Please swap "the data shows" for "the chart shows" throughout the listing that follows, and return the whole listing otherwise unchanged, without the pictures.
+++ PROVIDED RECORDS +++
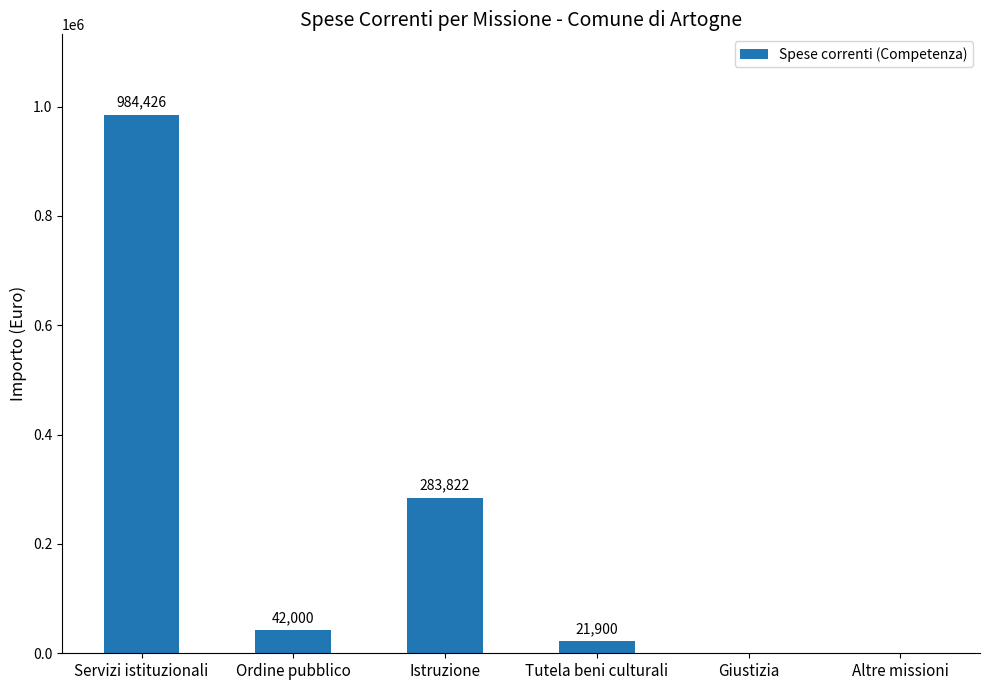

True or false: the data shows 283822.0 at Istruzione.

True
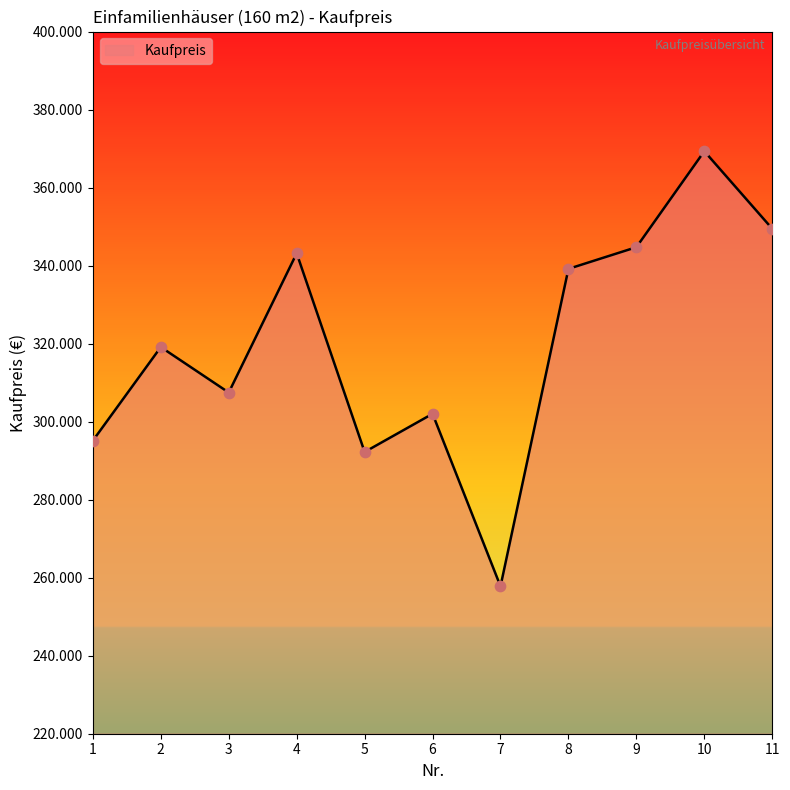

What is the ratio of the value at 5 to the value at 9?

0.8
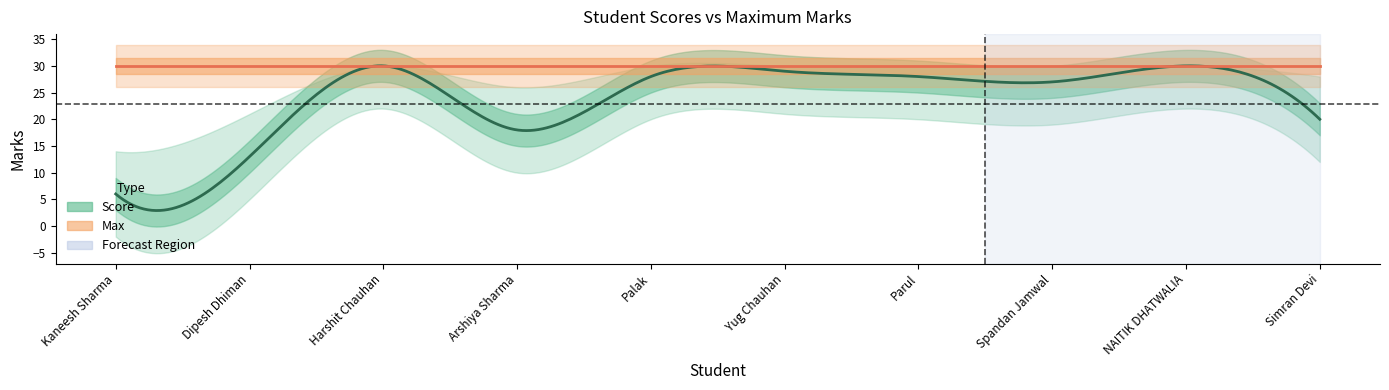

Reading left to right, transcribe all the data shown in this chart.

Score: Kaneesh Sharma=6	Dipesh Dhiman=13	Harshit Chauhan=30	Arshiya Sharma=18	Palak=28	Yug Chauhan=29	Parul=28	Spandan Jamwal=27	NAITIK DHATWALIA=30	Simran Devi=20
Max: Kaneesh Sharma=30	Dipesh Dhiman=30	Harshit Chauhan=30	Arshiya Sharma=30	Palak=30	Yug Chauhan=30	Parul=30	Spandan Jamwal=30	NAITIK DHATWALIA=30	Simran Devi=30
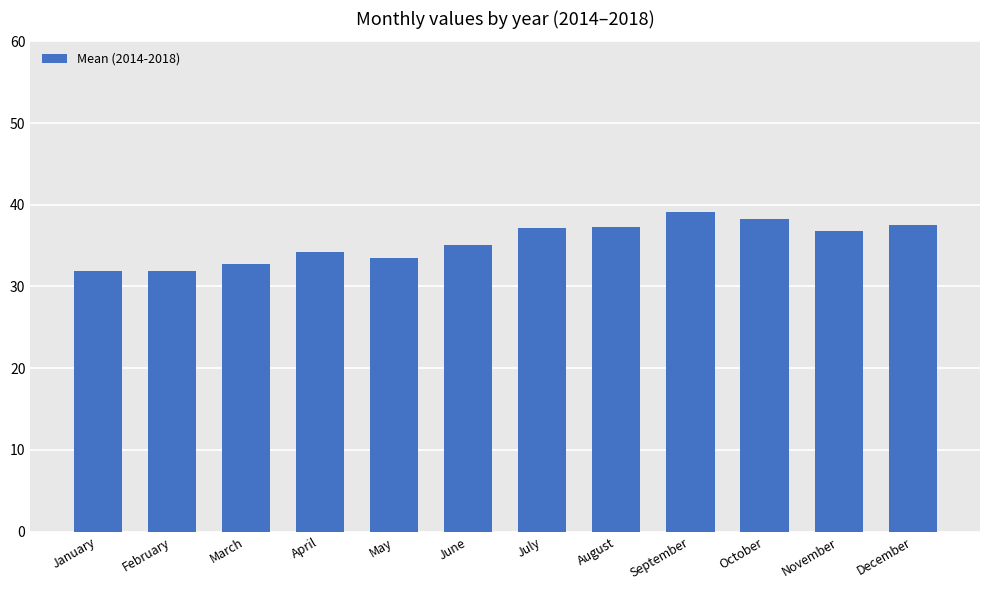

True or false: the data shows 10.5 at August.

False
+++
### YOUR SOLUTION:
True or false: the chart shows 283822.0 at Istruzione.

True

What is the ratio of the value at 5 to the value at 9?

0.8

Reading left to right, transcribe all the data shown in this chart.

Score: Kaneesh Sharma=6	Dipesh Dhiman=13	Harshit Chauhan=30	Arshiya Sharma=18	Palak=28	Yug Chauhan=29	Parul=28	Spandan Jamwal=27	NAITIK DHATWALIA=30	Simran Devi=20
Max: Kaneesh Sharma=30	Dipesh Dhiman=30	Harshit Chauhan=30	Arshiya Sharma=30	Palak=30	Yug Chauhan=30	Parul=30	Spandan Jamwal=30	NAITIK DHATWALIA=30	Simran Devi=30

True or false: the chart shows 10.5 at August.

False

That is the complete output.